La résonance médiatique d’une sanction prise contre une entreprise est fonction de nombreux paramètres. La nature de l’infraction affecte le risque réputationnel, mais pas seulement.

À l’heure du name and shame et des réseaux sociaux, les entreprises font face à des risques réputationnels d’un nouveau genre et leur impréparation en la matière peut leur coûter d’autant plus cher. Ce problème se pose avec d’autant plus d’acuité pour les banques, « tiers de confiance ». A cet égard, l’affaire dite des « CumCum », même si les interprétations juridiques quant à l’existence d’une fraude fiscale ou non ont pu être divergentes, fait partie de ces événements où l’image des établissements bancaires auprès du public peut en ressortir écornée. Toutes les sanctions, cependant, n’ont pas des retombées médiatiques de même nature, ni de même ampleur. Le cabinet FTI Consulting vient de publier une étude offrant un panorama chiffré des « cycles de couverture médiatique » liés aux sanctions de la Commission nationale de l’informatique et des libertés (Cnil), de l'Autorité de la concurrence, de l'Autorité des marchés financiers (AMF) et du Parquet national financier (PNF).

Le montant des amendes : un accélérateur

Sans surprise, le montant des amendes constitue un accélérateur de ces retombées médiatiques, de même que la notoriété de l’entreprise mise en cause. Autre constat, moins évident : le PNF est l’institution dont les sanctions sont le moins médiatisées. Cette probabilité est de seulement 22 %, contre 99 % pour celles émanant de l’AMF. Cette médiatisation, pour peu probable qu’elle soit, se révèle souvent massive, dans la presse comme sur X, tandis que l’évocation des affaires émanant de l’AMF reste cantonnée à la presse économique et financière, avec un faible écho sur X.
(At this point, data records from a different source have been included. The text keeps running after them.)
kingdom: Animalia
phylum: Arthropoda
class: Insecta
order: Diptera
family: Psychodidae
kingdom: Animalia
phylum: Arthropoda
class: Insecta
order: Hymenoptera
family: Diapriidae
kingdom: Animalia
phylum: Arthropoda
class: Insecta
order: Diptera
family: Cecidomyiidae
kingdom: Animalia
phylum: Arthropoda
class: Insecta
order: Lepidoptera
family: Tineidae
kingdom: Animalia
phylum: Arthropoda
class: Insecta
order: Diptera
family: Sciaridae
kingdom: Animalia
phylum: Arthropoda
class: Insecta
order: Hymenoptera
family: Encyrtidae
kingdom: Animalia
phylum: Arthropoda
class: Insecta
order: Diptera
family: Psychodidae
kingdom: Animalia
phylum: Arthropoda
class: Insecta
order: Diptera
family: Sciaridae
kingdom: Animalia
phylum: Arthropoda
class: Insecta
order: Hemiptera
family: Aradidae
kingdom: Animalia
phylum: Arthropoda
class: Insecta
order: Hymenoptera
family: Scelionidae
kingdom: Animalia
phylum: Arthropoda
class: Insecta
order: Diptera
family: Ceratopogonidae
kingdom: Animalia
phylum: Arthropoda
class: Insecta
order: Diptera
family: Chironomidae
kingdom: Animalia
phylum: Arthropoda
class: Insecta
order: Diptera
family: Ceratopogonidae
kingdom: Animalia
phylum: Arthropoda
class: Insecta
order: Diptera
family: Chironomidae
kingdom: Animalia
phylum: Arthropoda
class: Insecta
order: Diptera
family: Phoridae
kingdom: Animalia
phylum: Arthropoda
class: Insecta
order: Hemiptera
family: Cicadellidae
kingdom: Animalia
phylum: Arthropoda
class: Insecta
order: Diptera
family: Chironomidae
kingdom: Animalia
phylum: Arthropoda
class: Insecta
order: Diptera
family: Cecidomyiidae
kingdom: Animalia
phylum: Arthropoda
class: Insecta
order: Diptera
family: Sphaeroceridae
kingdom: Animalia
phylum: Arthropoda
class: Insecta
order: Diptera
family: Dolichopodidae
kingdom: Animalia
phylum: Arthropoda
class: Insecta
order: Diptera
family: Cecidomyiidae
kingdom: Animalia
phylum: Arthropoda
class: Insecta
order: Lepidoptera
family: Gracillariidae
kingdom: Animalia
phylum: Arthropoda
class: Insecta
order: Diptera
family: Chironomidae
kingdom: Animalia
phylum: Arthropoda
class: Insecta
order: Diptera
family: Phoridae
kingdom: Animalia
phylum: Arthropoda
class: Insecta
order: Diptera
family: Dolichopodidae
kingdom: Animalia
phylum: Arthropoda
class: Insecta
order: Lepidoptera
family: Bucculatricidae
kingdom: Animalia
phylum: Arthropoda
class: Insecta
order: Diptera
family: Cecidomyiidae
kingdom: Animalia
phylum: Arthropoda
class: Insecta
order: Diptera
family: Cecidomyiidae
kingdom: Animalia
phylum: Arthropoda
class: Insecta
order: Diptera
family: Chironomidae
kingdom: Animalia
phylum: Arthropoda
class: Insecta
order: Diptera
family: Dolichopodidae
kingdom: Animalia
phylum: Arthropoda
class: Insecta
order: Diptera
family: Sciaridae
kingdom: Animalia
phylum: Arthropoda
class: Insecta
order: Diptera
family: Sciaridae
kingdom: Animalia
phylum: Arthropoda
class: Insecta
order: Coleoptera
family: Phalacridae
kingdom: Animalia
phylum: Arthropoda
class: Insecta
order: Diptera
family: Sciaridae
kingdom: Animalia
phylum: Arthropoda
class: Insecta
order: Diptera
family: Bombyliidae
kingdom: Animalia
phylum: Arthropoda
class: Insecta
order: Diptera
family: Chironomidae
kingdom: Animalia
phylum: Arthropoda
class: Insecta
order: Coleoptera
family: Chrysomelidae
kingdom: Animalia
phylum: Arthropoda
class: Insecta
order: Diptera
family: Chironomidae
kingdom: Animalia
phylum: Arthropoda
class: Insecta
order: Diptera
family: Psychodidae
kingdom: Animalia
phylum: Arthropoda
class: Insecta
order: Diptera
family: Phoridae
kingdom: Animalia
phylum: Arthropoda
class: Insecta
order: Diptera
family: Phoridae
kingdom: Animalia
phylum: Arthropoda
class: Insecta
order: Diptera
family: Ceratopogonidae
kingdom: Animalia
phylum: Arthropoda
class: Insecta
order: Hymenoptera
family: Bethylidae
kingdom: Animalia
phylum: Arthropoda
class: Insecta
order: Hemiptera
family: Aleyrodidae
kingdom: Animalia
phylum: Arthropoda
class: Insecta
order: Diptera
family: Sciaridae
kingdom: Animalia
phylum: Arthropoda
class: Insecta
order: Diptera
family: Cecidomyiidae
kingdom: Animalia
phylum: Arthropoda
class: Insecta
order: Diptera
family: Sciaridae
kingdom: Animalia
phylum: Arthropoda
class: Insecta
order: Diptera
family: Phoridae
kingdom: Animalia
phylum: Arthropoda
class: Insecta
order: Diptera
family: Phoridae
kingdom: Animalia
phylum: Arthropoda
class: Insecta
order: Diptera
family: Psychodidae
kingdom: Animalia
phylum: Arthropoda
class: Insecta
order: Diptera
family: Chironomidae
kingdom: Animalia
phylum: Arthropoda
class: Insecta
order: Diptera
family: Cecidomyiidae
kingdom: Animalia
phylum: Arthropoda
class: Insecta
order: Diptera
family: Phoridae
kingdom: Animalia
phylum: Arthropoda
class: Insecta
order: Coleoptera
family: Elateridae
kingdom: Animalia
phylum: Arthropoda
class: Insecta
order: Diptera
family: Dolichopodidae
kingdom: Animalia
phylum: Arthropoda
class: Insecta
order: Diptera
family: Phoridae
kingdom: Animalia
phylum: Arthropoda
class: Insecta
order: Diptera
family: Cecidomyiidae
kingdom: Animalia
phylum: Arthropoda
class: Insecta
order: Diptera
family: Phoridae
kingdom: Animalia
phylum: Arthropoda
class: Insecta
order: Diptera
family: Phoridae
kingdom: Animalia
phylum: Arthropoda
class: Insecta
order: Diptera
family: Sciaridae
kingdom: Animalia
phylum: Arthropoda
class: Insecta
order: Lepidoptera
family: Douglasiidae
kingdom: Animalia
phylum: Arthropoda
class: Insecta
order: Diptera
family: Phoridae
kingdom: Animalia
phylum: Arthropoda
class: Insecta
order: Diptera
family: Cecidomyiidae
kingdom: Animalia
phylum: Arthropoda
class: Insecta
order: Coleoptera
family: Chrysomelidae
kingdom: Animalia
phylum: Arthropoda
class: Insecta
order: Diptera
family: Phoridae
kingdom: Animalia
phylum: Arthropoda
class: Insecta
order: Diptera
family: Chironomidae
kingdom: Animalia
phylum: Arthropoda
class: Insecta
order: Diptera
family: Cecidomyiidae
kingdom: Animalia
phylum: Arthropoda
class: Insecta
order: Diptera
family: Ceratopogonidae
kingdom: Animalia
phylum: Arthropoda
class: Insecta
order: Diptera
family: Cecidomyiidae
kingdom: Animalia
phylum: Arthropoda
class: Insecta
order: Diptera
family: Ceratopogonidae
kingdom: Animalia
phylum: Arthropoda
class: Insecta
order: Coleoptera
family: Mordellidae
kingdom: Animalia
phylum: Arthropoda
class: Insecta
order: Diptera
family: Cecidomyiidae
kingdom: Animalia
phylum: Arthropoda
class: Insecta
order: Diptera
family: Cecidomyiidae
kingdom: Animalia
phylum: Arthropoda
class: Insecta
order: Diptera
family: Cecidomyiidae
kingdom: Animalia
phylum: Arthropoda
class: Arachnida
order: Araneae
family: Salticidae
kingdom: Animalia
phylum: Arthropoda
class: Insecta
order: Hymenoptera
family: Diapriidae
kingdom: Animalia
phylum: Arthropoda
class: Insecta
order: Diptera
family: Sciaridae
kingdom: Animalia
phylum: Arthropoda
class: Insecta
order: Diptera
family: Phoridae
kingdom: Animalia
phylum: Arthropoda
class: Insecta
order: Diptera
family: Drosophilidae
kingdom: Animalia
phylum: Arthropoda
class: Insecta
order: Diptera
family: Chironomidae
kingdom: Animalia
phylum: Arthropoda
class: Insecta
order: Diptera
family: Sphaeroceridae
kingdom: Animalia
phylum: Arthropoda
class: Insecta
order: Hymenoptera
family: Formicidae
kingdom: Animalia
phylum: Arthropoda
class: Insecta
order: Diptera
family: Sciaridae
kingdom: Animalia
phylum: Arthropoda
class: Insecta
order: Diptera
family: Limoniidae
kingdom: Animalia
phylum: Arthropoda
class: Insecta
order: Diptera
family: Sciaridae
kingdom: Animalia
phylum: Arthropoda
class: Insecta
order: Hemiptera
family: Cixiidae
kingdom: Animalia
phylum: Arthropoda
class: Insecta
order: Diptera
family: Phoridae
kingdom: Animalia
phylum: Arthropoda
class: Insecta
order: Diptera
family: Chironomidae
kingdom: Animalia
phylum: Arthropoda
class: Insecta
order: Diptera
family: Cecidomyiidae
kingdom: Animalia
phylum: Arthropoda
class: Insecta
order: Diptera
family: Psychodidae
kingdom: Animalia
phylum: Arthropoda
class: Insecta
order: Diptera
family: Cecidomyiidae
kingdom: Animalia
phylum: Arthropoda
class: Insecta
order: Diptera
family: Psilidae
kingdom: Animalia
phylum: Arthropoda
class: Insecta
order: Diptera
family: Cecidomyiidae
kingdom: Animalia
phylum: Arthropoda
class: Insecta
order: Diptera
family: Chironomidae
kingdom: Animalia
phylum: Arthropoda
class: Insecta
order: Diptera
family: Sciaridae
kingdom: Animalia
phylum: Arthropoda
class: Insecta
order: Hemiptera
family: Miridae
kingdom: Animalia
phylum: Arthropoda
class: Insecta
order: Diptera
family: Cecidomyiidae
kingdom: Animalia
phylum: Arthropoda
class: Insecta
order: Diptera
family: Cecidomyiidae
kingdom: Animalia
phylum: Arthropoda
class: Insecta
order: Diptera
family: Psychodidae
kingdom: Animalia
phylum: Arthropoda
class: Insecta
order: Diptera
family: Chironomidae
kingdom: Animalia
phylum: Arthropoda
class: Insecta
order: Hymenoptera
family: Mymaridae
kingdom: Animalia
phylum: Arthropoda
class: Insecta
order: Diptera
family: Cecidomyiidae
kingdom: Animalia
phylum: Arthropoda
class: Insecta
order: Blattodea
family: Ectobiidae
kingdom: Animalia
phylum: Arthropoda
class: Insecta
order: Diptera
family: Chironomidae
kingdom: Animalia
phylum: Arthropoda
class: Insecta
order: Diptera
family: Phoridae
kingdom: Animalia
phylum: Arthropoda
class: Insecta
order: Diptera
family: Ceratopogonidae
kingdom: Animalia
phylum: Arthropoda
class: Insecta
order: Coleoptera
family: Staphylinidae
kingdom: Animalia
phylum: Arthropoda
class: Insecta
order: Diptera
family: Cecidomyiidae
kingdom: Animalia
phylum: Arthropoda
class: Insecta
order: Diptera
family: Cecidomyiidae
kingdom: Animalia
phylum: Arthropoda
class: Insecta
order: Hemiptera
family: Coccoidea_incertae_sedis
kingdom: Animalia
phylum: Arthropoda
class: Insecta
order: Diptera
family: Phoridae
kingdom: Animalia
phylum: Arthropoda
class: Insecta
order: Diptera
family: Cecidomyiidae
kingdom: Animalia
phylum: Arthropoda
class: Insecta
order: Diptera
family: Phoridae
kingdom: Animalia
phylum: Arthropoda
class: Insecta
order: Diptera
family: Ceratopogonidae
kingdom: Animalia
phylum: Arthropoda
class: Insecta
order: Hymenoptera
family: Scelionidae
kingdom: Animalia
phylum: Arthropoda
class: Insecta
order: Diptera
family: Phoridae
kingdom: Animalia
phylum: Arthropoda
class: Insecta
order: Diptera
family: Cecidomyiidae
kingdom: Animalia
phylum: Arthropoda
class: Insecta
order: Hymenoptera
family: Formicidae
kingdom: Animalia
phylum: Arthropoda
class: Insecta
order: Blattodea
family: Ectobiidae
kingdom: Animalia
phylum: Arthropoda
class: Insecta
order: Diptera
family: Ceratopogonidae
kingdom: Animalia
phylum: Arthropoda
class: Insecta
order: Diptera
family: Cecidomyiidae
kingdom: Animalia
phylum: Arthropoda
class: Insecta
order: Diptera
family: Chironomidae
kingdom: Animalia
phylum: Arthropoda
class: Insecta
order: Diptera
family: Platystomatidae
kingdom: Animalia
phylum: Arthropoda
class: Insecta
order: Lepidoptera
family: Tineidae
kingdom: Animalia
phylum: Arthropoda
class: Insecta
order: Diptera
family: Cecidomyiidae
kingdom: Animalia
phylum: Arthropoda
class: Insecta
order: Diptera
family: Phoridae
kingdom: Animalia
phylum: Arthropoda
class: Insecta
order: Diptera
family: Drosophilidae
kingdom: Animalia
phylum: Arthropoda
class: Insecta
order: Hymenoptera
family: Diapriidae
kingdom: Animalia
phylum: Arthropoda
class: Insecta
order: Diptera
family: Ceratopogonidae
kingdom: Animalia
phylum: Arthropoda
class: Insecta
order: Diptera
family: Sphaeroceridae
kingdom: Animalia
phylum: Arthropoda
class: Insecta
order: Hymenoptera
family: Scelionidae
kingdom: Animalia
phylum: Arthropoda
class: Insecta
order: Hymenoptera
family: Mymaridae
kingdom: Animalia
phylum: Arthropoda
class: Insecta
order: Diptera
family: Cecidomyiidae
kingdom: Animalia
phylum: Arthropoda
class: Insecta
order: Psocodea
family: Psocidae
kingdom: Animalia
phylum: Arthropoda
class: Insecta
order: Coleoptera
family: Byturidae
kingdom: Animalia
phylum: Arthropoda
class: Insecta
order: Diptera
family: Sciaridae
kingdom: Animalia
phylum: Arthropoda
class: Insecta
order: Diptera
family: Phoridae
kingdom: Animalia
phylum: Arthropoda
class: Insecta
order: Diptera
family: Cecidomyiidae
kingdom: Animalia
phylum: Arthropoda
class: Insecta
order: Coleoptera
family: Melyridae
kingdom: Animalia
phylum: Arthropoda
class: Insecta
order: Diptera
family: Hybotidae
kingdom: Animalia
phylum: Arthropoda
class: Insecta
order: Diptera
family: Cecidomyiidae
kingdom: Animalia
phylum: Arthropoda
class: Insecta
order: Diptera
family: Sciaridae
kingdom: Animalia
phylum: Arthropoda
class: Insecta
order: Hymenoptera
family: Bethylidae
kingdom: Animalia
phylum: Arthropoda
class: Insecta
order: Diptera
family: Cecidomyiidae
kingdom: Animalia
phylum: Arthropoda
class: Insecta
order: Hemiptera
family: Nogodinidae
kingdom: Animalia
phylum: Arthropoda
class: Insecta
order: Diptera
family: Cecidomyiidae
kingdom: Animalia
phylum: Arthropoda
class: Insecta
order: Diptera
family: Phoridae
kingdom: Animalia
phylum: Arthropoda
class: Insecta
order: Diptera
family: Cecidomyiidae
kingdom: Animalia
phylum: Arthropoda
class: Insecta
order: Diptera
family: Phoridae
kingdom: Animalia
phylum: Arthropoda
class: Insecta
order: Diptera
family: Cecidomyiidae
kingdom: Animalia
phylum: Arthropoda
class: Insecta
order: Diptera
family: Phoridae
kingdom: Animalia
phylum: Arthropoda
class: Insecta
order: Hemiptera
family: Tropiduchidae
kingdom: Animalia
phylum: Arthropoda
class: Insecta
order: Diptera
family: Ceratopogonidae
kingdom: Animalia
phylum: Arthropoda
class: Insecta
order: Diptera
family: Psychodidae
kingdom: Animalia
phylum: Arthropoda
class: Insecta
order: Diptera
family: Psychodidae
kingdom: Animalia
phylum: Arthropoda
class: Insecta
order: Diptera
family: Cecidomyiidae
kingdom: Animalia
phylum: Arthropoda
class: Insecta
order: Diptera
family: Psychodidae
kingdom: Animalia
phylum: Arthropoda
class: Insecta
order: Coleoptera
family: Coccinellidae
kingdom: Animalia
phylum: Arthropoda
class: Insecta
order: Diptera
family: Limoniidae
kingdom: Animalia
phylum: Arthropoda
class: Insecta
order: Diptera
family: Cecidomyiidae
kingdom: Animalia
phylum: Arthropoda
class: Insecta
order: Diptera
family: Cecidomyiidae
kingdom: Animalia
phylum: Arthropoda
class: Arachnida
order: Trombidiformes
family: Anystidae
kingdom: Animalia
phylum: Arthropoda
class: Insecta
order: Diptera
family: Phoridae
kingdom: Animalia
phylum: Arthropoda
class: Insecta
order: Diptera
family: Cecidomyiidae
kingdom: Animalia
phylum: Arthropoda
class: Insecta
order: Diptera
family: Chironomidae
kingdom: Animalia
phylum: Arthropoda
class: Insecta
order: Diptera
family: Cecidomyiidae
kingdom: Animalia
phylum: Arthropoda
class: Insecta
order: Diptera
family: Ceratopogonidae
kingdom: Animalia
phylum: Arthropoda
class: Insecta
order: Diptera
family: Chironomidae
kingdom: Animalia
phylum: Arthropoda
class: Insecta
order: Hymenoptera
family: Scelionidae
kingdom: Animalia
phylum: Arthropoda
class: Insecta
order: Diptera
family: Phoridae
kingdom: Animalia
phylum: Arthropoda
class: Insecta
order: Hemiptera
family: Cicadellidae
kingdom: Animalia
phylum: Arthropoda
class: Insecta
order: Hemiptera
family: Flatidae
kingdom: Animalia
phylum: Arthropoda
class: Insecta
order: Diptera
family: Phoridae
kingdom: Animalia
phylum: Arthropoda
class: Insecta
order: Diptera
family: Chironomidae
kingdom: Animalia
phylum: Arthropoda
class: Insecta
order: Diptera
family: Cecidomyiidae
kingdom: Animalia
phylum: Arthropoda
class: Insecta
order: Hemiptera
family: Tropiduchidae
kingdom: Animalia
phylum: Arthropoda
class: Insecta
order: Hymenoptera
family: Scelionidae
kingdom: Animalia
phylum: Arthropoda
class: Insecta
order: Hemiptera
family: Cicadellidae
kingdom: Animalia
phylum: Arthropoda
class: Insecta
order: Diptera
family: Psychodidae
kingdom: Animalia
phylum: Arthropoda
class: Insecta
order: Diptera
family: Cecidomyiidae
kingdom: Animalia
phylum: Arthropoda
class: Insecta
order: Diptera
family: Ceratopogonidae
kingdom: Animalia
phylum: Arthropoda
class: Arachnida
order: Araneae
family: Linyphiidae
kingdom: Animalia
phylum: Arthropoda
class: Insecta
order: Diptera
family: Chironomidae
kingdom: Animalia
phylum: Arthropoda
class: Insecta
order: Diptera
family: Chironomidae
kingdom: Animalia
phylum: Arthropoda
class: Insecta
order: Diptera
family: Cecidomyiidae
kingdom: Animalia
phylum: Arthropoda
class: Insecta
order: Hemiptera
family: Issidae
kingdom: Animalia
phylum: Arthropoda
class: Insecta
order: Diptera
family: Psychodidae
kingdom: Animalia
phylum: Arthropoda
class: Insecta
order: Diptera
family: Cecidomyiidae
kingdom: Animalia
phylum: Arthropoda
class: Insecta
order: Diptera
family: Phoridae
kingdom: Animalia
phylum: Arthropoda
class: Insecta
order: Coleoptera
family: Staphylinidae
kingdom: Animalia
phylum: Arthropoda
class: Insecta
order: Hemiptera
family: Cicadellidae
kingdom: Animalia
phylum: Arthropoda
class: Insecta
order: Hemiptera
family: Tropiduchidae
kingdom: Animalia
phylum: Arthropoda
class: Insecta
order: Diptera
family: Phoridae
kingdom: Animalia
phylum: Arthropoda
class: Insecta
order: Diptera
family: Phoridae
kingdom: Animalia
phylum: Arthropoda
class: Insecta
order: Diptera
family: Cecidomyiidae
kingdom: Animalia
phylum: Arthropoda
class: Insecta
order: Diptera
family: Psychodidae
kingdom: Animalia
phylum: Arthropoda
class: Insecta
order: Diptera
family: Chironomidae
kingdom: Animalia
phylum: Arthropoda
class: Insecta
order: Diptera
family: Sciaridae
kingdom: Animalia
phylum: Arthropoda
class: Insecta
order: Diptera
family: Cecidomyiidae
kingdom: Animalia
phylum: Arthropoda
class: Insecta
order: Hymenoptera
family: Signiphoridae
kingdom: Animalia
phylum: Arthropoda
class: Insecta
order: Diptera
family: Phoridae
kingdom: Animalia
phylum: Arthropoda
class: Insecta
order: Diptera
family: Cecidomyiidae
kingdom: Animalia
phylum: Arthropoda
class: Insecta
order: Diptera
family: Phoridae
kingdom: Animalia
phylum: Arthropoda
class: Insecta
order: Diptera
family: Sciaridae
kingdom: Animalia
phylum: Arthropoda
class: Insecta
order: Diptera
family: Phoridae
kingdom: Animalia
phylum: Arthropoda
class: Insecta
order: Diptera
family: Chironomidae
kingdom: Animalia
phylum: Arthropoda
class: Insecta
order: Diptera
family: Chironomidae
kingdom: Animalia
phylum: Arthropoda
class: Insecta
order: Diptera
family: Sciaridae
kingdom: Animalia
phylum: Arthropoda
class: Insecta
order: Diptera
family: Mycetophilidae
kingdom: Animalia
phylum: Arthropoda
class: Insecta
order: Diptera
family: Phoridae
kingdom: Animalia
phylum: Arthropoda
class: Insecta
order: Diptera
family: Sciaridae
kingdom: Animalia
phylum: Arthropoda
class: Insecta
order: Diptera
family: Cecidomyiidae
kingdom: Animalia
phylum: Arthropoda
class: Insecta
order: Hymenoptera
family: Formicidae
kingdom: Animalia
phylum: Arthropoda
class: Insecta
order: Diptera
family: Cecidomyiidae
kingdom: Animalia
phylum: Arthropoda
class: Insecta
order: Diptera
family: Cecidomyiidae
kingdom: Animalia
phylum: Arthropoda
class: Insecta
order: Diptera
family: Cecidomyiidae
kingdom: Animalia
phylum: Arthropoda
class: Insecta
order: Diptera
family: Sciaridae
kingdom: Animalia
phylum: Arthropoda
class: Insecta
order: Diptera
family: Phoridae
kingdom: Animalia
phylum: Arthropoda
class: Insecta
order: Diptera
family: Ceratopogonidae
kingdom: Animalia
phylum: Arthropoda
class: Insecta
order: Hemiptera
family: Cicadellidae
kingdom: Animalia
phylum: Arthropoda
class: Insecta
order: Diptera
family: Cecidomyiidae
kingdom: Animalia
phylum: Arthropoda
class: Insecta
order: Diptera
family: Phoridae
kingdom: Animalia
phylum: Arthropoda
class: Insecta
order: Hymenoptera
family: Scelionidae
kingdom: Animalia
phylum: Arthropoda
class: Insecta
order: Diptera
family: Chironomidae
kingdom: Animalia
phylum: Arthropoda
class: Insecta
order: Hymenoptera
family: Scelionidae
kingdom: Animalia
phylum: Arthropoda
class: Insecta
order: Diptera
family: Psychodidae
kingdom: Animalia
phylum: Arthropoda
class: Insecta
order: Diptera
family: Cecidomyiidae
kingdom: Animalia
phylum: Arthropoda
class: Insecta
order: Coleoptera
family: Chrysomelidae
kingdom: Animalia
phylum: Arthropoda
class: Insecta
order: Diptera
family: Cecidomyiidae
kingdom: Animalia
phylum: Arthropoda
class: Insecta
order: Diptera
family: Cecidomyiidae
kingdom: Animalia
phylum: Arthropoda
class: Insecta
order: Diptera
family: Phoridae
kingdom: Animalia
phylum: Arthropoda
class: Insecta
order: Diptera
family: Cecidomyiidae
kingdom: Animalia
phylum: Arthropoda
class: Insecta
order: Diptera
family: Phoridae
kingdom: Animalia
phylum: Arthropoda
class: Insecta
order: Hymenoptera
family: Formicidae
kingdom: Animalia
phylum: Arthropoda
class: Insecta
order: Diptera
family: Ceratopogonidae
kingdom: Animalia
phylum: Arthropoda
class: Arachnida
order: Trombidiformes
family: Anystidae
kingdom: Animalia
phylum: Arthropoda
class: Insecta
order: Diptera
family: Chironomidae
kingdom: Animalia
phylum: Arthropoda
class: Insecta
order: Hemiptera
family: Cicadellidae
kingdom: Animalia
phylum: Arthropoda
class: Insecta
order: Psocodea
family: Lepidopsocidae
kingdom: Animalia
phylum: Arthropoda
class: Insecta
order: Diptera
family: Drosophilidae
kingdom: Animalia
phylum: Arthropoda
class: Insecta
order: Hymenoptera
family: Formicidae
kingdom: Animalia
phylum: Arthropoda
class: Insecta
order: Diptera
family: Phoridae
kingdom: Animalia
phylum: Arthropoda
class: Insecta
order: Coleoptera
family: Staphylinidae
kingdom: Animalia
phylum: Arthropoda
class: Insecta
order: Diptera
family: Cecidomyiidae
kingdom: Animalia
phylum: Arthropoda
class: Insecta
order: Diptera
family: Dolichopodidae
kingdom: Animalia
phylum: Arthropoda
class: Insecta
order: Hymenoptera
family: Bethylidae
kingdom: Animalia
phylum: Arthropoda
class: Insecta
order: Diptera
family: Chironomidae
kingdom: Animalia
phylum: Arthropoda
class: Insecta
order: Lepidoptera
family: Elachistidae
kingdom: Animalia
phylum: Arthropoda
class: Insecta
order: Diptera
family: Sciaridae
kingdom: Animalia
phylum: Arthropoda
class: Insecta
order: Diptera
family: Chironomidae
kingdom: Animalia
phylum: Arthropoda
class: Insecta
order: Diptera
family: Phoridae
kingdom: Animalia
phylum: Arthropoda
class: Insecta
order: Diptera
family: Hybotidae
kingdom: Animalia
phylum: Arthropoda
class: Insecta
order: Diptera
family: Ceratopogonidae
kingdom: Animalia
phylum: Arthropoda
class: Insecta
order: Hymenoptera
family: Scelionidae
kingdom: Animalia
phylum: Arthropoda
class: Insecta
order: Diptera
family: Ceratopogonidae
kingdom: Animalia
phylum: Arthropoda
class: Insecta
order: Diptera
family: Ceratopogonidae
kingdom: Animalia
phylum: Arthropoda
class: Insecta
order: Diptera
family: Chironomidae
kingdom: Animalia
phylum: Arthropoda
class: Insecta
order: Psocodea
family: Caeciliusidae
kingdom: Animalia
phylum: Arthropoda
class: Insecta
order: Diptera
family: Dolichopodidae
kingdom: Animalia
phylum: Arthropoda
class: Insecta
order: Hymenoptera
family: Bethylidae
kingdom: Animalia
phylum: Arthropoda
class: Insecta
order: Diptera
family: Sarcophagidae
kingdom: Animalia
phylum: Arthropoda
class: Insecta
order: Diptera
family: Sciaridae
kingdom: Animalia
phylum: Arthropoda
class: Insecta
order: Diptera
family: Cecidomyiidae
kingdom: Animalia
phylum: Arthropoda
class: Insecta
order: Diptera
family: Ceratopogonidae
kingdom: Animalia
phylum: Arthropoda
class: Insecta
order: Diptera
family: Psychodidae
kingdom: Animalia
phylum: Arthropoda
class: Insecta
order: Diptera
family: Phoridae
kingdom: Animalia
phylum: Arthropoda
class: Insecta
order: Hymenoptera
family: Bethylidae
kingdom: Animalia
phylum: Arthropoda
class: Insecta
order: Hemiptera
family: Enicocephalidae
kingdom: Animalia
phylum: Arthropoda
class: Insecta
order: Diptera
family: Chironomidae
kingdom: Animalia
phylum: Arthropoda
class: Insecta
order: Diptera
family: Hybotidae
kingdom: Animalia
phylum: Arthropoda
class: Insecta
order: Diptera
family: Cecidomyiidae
Un autre facteur entre ici en ligne de compte : la technicité. Plus l’infraction est technique, moins elle a de résonance. Santé, pouvoir d'achat ou atteinte à la vie privée : plus le sujet est familier pour le grand public, plus la condamnation attise son indignation. C’est pourquoi les affaires de fraude fiscale traitées par le PNF sont généralement retentissantes.

Présomption de culpabilité

Le cabinet conseille à l’acteur pris en faute de faire preuve d’humilité et de faire amende honorable. Un point retient néanmoins l’attention : une convention judiciaire d’intérêt public (CIJP) ne protège pas d’une médiatisation négative. Un montant élevé pour cette dernière attirera bien évidemment l’attention. Mais il faut aussi savoir qu’elle sera dans un premier temps interprétée comme une présomption de culpabilité. Pour rappel, concernant l’affaire dite des « CumCum », Crédit Agricole et HSBC avait finalement opté pour cette procédure.